30秒STAR回答： “在Purdue机器人团队中，技术团队对drone控制算法选择有分歧，影响项目进度。我组织了技术评估会议，设计A/B测试来比较不同方案。用数据证明 gradient-boosted模型比传统方法精度高25%，团队最终达成共识。”

Follow-up: What were the different viewpoints? “一部分人倾向于传统PID控制，认为稳定可靠；另一部分人支持机器学习方法，认为能处理复杂场景。”

Follow-up: How did you convince them to do A/B testing? “我提出用实际飞行数据做对比，让数据说话而不是主观判断。大家都认为这是最公平的方式。”

30-second STAR response: “In the Purdue robotics team, there was disagreement about drone control algorithm selection that was affecting project progress. I organized a technical evaluation meeting and designed A/B tests to compare different approaches. Using data, I proved that the gradient -boosted model had 25% higher precision than traditional methods, and the team reached consensus.”

Follow-up: What were the different viewpoints? “Some people favored traditional PID control, believing it was stable and reliable; others supported machine learning approaches, thinking they could handle complex scenarios.”

Follow-up: How did you convince them to do A/B testing? “I proposed using actual flight data for comparison, letting data speak rather than subjective judgment.
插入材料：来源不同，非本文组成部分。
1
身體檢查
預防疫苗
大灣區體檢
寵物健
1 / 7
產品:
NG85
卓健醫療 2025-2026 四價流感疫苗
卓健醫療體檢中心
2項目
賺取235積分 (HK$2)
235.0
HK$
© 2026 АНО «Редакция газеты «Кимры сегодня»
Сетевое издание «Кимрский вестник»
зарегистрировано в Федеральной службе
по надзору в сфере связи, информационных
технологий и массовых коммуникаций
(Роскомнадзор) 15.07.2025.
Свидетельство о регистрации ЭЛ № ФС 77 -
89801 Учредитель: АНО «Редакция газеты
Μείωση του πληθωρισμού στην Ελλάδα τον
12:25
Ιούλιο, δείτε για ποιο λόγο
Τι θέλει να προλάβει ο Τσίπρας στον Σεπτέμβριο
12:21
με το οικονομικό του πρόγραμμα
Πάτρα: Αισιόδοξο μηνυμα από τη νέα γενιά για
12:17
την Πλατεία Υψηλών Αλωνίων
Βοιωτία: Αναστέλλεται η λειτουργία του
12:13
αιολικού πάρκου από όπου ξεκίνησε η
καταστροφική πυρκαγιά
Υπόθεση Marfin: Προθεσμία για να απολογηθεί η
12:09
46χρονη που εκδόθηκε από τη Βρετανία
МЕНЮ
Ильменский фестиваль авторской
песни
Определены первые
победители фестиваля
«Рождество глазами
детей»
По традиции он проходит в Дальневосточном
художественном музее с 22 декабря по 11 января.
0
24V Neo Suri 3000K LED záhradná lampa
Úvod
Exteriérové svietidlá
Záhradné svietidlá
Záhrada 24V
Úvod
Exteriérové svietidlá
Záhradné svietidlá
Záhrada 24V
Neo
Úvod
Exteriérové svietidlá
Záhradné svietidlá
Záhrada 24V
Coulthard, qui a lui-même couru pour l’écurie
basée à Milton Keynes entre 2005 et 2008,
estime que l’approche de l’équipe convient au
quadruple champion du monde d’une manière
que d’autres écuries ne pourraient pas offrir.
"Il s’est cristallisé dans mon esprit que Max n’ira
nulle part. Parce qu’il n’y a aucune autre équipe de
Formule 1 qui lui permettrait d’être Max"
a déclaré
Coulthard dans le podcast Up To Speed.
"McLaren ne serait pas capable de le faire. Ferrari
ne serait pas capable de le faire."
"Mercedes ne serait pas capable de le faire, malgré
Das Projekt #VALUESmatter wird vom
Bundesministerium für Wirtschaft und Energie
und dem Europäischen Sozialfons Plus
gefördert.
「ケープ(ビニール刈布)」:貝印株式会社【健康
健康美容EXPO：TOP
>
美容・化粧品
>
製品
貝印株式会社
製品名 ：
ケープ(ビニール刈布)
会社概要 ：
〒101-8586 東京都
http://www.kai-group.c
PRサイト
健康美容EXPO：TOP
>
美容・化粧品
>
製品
Everyone agreed this was the fairest approach.”

Q4: Tell me about a time you made impact outside your scope

逻辑框架 | Logic Framework

发现问题 → 影响团队 → 主动承担 → 深入优化 → 整体受益
Discover problem → Affect team → Take initiative → Deep optimization → Overall benefit

概念组合 | Concept Combinations

**问题识别	Problem Identification:**
- 物理引擎瓶颈	physics engine bottleneck
- 团队实验效率	team experimental efficiency
- 研究范围外	outside research scope

**影响观察	Impact Observation:**
- 团队成员等待	team members waiting
- 物理模拟慢	slow physics simulations
- 研究进度影响	research progress affected

**主动行动	Proactive Action:**
- 主动优化	proactively optimized
- 分析源码	analyzed source code
- 碰撞检测算法	collision detection algorithm
- 空间分割重构	spatial partitioning refactor

**技术细节	Technical Details:**
- Pymunk引擎	Pymunk engine
- 碰撞延迟	collision latency
- 碰撞检测逻辑	collision detection logic

**结果影响	Results:**
- 延迟降低70%	70% latency reduction
- 支持10+对象	support 10+ objects
- 团队整体效率	overall team efficiency
- 个人价值观	personal values

30秒STAR回答： “在AI Lab研究期间，我发现物理引擎性能瓶颈影响整个团队实验效率。虽然不在我研究范围内，我主动优化了Pymunk引擎，将碰撞延迟降低70%，支持10+ 对象处理，大幅提升了团队整体效率。”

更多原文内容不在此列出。